Голос ее звучал бодро.
— Я тут на работе, — говорил я, — освобожусь часа через два — ты вечером что делаешь?
— Заезжай, — сказала Марина.
Покуда я смотрел этот какой-то фильм, понял, что просто так ничего не хочу оставлять. Собственное состояние представилось мне унизительным — и кого же было винить, как не Марину. Следует ей оплатить этот счет.
Покинув кинозал, я вышелушил из мелочи в кармане несколько двухкопеечных и стал звонить подряд. У меня нет друзей, но довольно тех, кого называют приятелями. Я почти сразу был приглашен в гости. В Москве, да в пятницу чтоб чего-нибудь такого не найти — этого не бывает.
К Марине на пятый этаж, не дождавшись лифта, поднялся пешком, влачился по низким и широким ступеням. Обогнал меня мальчик с портфелем, а навстречу прошла рыжая колли с рыжей хозяйкой.

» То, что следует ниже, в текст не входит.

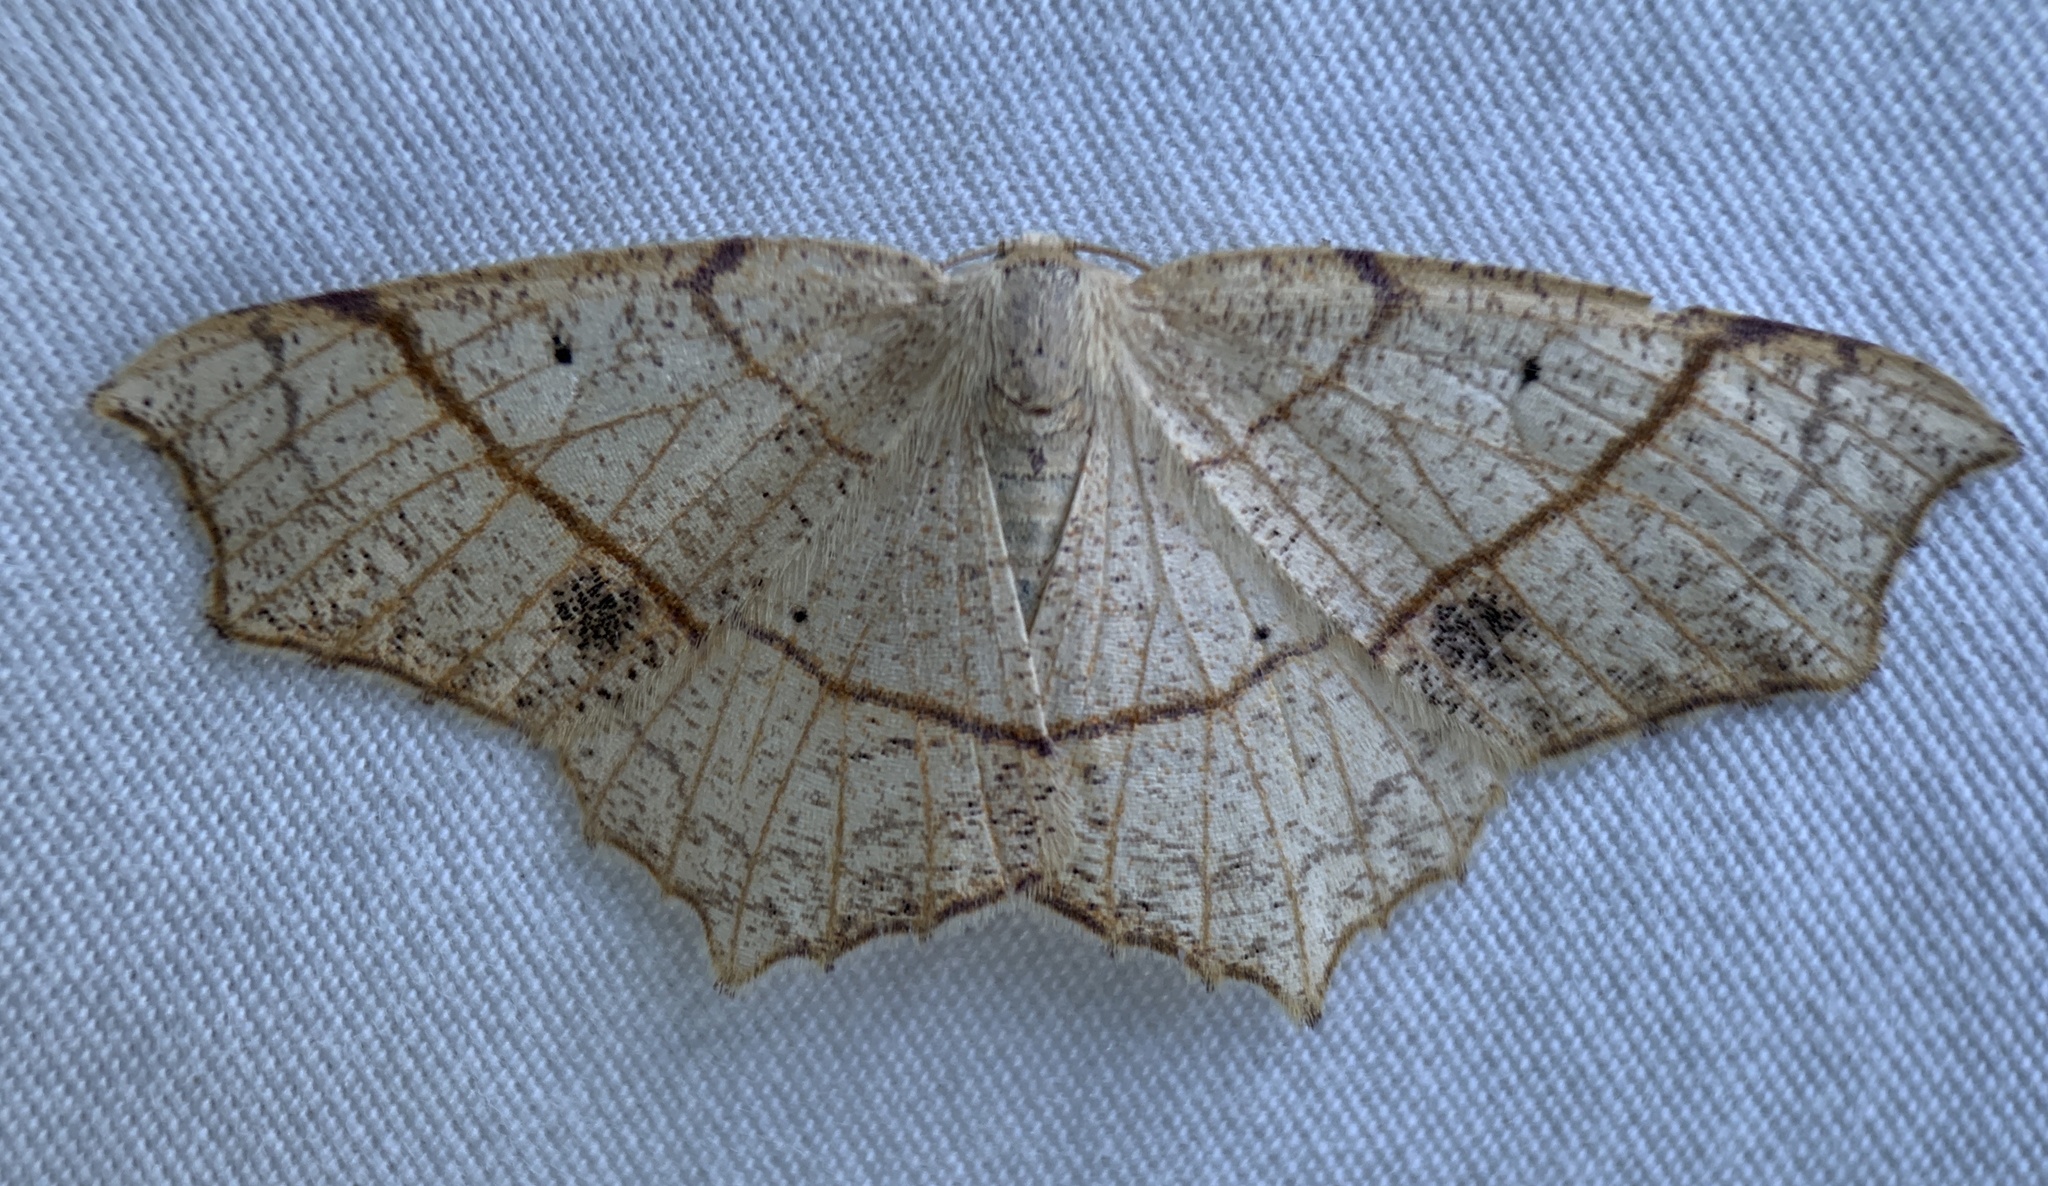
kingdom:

Квартира у Марины была чистая и негусто обставленная старой, гладкой мебелью.
— Мы идем в гости, — сказал я. — Можем в кои-то веки сходить в гости? Знакомые мои…
Марина улыбалась, стоя у стены; Марина улыбалась, и у нее был большой рот.
— Это далеко? — спросила она.
— Умеренно. — Я подошел и обнял ее.
…Потом она вдруг заснула, а тем временем в небе собрались тучи, и в прохладной Марининой комнате потемнело, и от матовой, с бронзовым обручем люстры поползло по потолку пятно тени. Начался дождь, вода захлестывала подоконник, пол у батареи заблестел. Я встал и закрыл окно.
Было шесть часов, черные машины летели, несмотря на дождь, прочие двигались медленней, люди шли под зонтами — под пестрыми плавно, под черными спешили сильней.
«Если она играет, то мастерски, — медленно думал я. — Мне неприятно? Ответ отрицательный».
Я разбудил Марину.
Дождь ослаб и стих.
Мы пили чай, и Марина красила веки.
Подумал — не в первый раз я всего лишь держу паузу; просто-напросто жду того, что никогда не происходит. И напрасно я строил и строю жизнь свою на точном расчете — этот способ не для меня. Признаком ошибки было то, что я не умел рассмотреть никакого человека подробно, а уже издали, заранее готовил схему, к которой сам тут же терял интерес. Выходило, что Марина ничем не отличается от миллиарда других женщин, а вся ее прелесть и вся ее вина заключалась в том, что она была рядом, жестче говоря, под рукой.
Мы поехали в троллейбусе и потом в трамвае — этот последний еле полз.
Марина расспрашивала меня про работу, говорила:
— Расскажи что-нибудь… Что нового?
— Работа что… — бормотал я. — Это хреновина. Новое что-то, конечно, есть. Тебя, кстати, касается.